* [PROVIDED RECORDS]
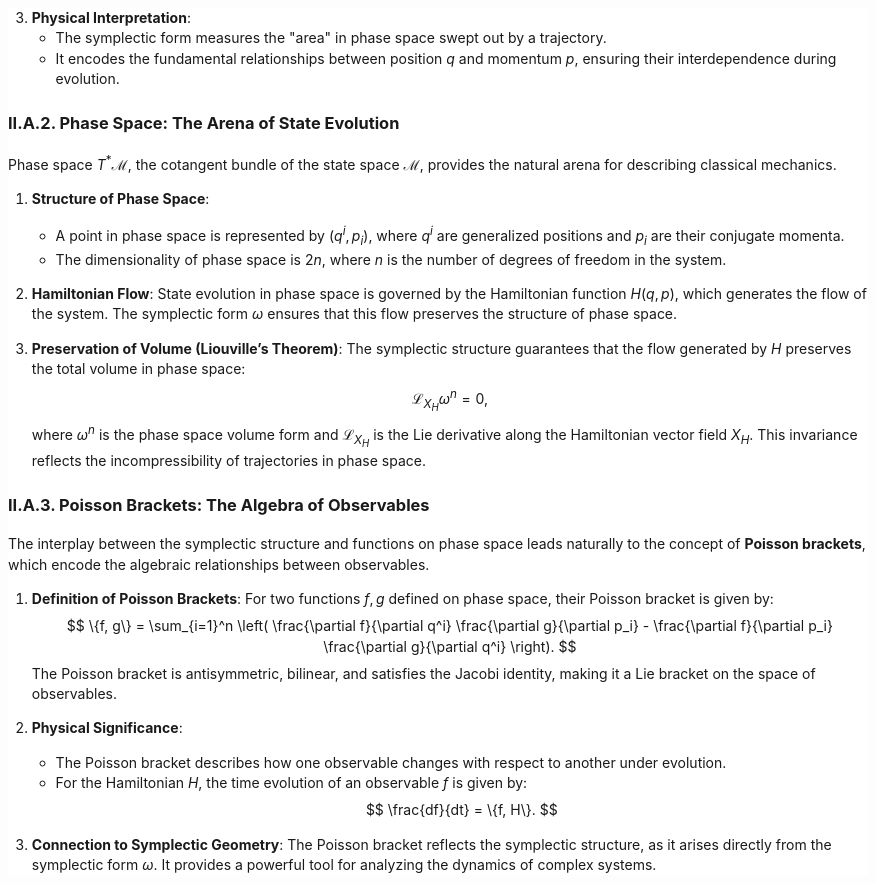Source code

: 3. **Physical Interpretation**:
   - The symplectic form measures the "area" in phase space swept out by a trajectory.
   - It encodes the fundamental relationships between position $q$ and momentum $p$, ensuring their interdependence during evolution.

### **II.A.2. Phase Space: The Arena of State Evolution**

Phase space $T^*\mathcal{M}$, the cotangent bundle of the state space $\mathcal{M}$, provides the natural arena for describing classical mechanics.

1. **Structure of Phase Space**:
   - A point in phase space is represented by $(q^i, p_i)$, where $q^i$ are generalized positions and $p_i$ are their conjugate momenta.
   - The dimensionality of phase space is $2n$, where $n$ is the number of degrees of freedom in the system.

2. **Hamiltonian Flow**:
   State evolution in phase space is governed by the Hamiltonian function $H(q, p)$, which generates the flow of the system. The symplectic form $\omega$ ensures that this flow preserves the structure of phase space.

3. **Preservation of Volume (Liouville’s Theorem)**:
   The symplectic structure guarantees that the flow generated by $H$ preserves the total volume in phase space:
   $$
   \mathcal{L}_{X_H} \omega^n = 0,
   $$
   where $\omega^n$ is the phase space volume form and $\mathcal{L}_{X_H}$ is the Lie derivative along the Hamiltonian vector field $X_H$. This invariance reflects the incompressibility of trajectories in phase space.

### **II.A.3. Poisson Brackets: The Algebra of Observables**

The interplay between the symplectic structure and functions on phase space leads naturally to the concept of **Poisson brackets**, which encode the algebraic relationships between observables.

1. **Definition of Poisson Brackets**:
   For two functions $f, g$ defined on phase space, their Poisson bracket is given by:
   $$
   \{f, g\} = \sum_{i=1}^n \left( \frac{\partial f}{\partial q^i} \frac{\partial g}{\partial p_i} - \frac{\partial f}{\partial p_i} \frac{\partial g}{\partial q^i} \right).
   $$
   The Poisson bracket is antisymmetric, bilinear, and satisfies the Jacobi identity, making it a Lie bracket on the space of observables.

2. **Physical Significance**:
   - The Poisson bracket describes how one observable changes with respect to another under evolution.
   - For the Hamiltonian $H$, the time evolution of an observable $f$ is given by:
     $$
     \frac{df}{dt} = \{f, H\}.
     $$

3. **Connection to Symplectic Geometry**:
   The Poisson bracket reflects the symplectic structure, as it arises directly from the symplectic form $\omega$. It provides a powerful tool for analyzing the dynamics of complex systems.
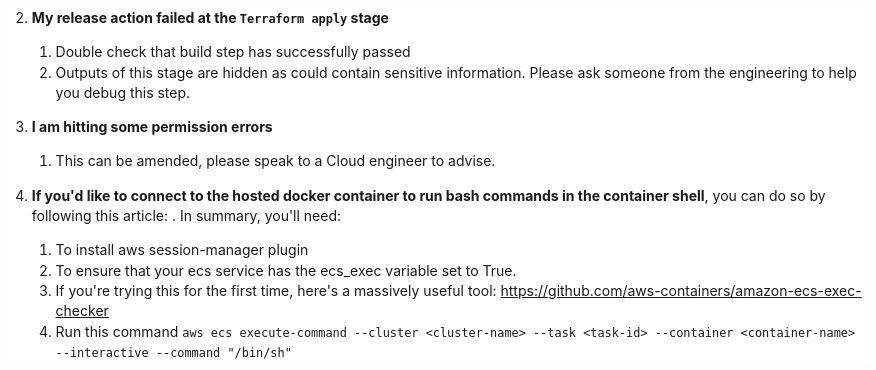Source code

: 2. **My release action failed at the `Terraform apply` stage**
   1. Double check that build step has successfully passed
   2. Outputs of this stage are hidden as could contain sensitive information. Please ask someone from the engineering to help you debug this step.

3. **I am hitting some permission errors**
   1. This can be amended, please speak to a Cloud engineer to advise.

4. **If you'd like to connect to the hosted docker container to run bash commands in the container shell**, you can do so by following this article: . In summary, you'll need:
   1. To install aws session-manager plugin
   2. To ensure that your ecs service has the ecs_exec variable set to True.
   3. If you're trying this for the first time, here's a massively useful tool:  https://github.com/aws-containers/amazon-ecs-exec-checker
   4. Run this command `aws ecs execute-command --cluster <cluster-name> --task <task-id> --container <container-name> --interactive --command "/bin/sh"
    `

* [WHAT YOU HAVE TO DO] Identify every line above that contains the string "time", with case counting, and copy each of those lines in full.

* [THE ANSWER]
   - For the Hamiltonian $H$, the time evolution of an observable $f$ is given by:
   3. If you're trying this for the first time, here's a massively useful tool:  https://github.com/aws-containers/amazon-ecs-exec-checker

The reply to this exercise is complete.